# To do:
Retype all of the listing exactly, passing over any picture you find.
§ §
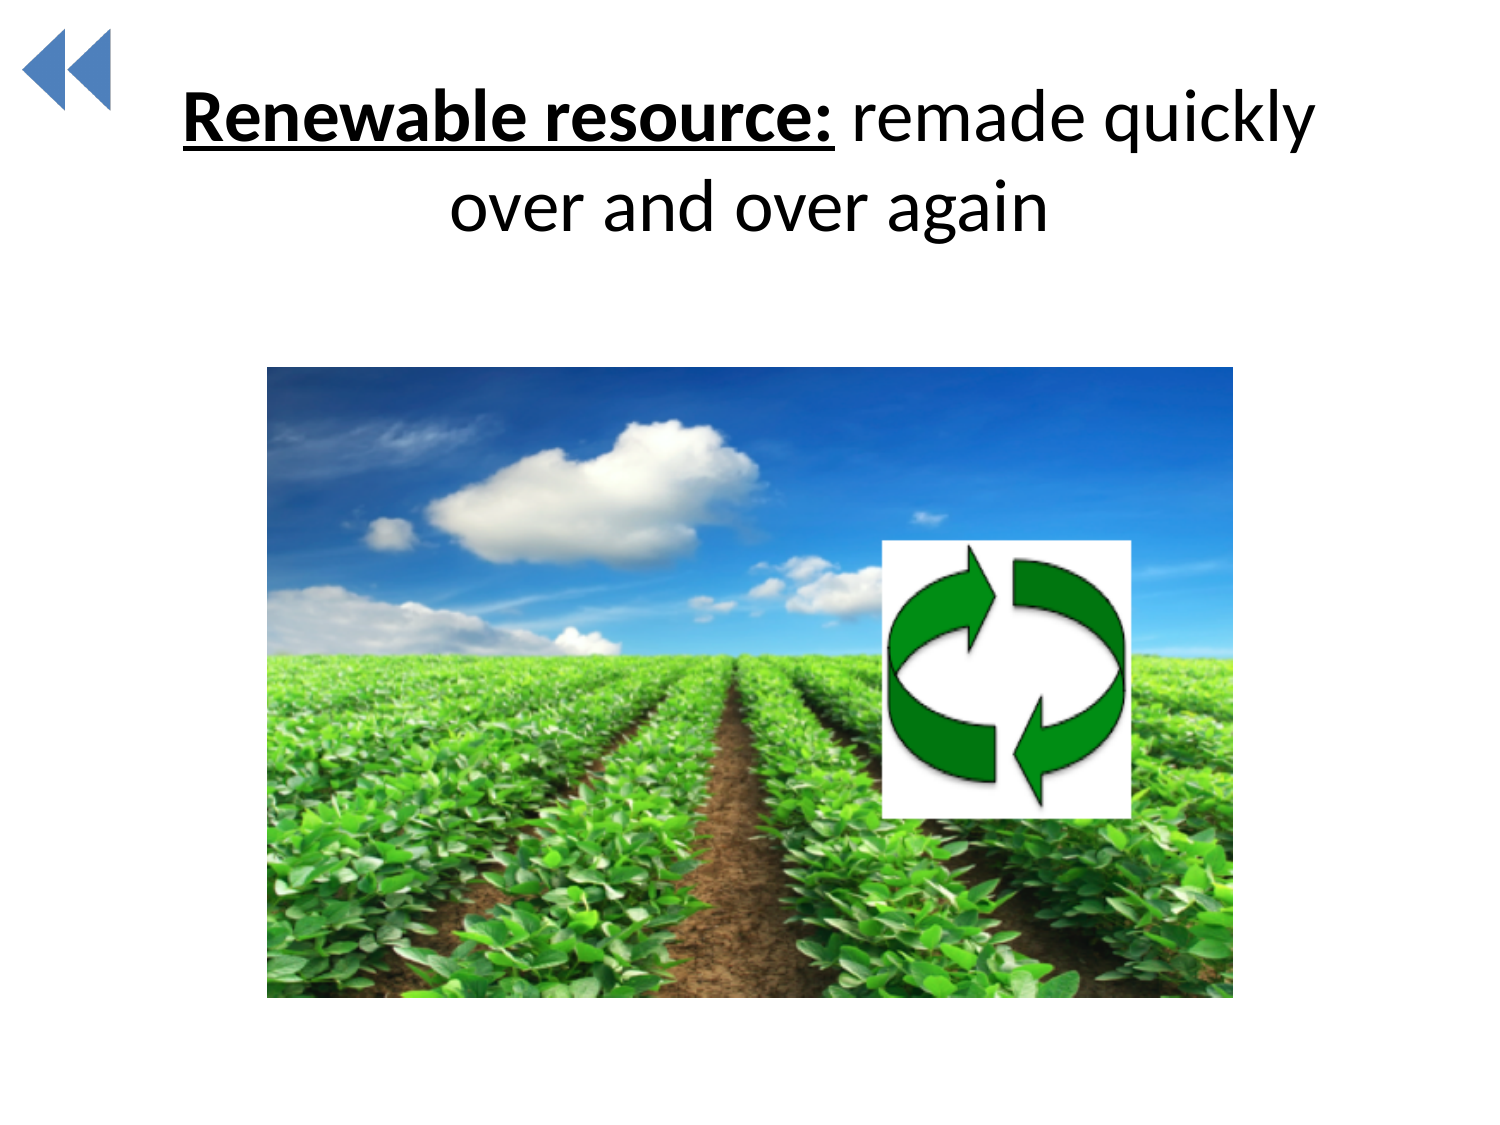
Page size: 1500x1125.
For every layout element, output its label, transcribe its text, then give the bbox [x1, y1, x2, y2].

text_box Renewable resource: remade quickly over and over again [146, 51, 1354, 262]
picture [267, 367, 1233, 999]
text_box [0, 0, 140, 140]
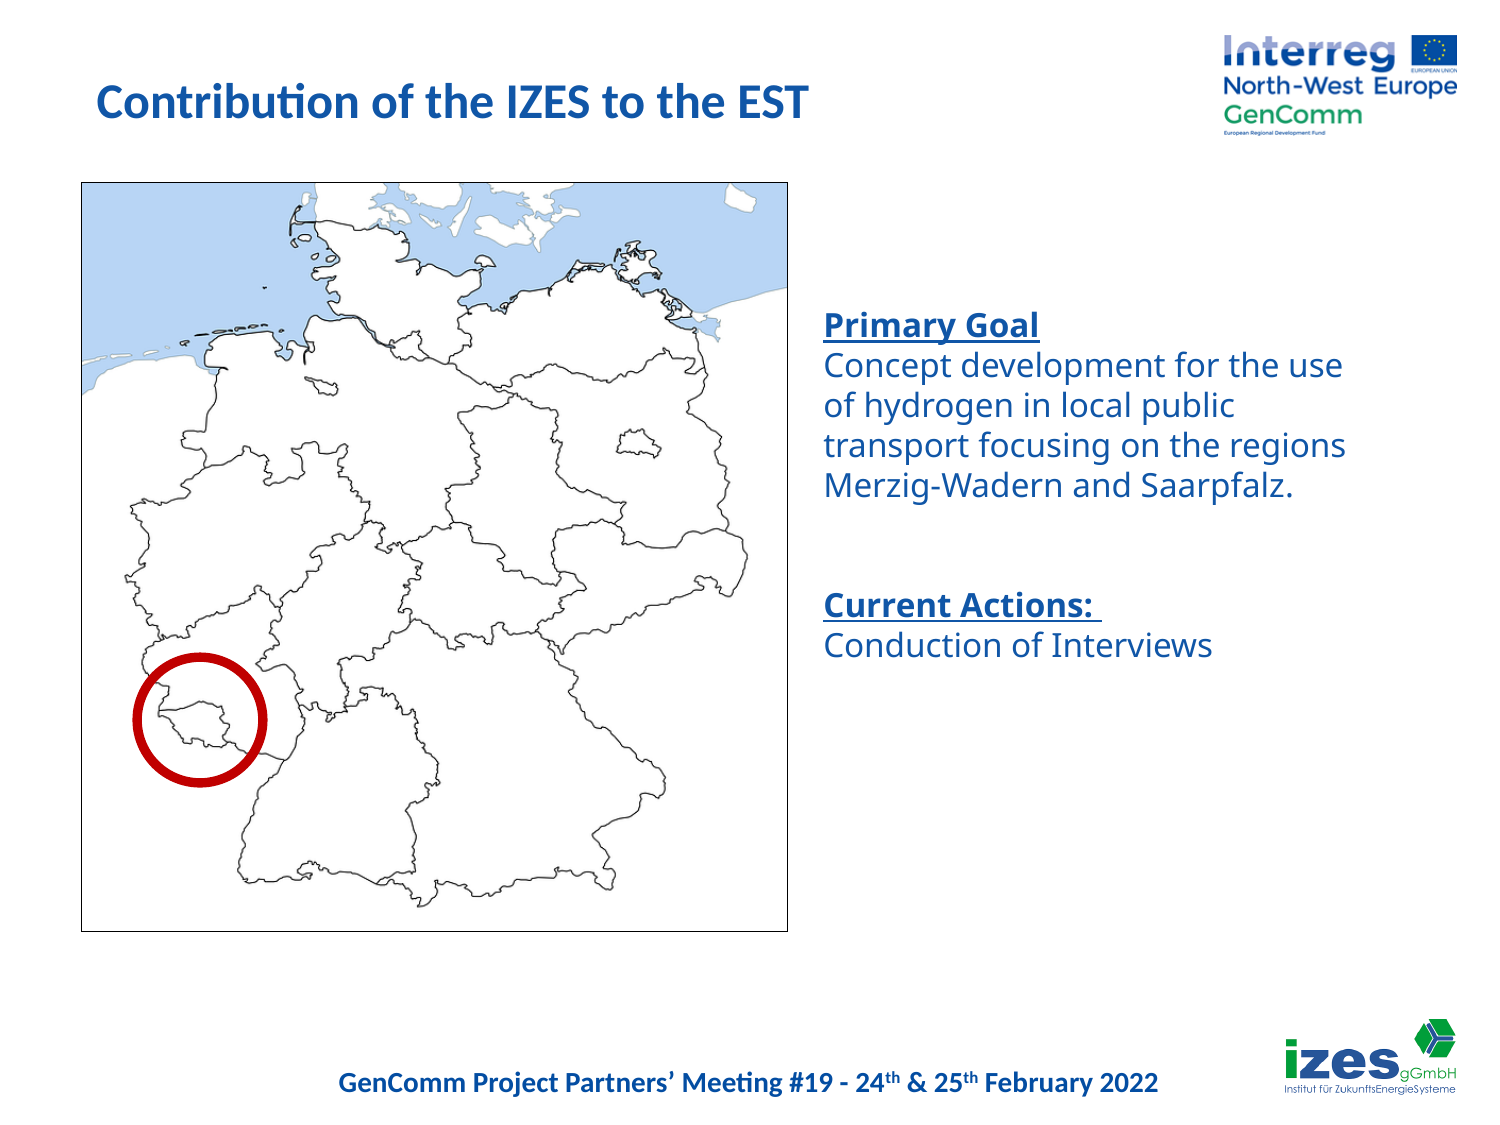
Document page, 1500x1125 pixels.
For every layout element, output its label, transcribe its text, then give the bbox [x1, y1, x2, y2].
§ §
# Exercise solution:
Page size: 1500x1125.
For every layout element, output its label, transcribe its text, then give the bbox [x1, y1, x2, y2].

text_box Renewable resource: remade quickly over and over again [146, 51, 1354, 262]
picture [267, 367, 1233, 999]
text_box [0, 0, 140, 140]
Document page, 1500x1125 pixels.
For every layout element, output its label, transcribe its text, then give the bbox [x1, y1, x2, y2].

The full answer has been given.